▶ _JOB_: Turn every line of the listing below into a numbered list, skipping blank lines and leaving the pictures out.

▶ _MATERIAL PROVIDED_:
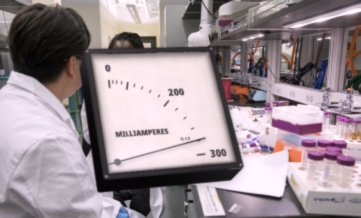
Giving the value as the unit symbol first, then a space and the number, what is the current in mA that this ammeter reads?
mA 280
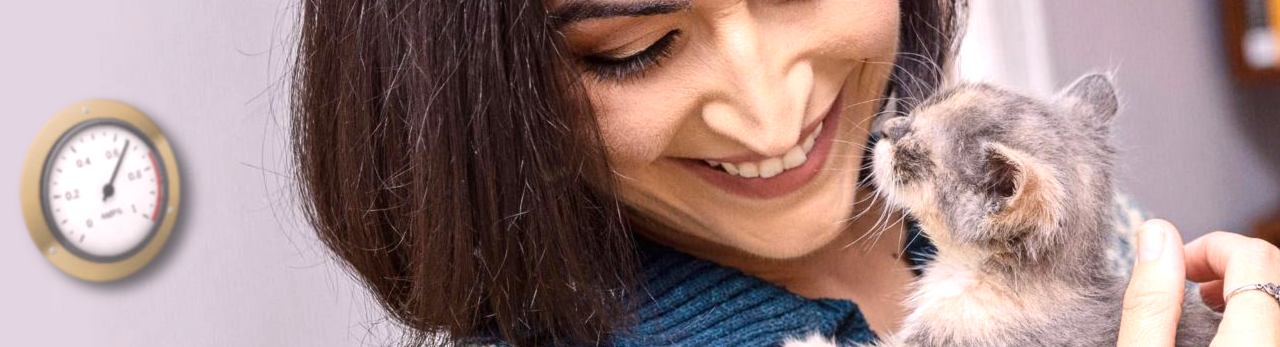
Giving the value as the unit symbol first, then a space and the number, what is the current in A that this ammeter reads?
A 0.65
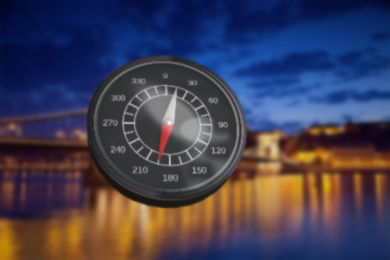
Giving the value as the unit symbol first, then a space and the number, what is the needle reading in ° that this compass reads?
° 195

▶ _RESPONSE_:
1. Giving the value as the unit symbol first, then a space and the number, what is the current in mA that this ammeter reads?
2. mA 280
3. Giving the value as the unit symbol first, then a space and the number, what is the current in A that this ammeter reads?
4. A 0.65
5. Giving the value as the unit symbol first, then a space and the number, what is the needle reading in ° that this compass reads?
6. ° 195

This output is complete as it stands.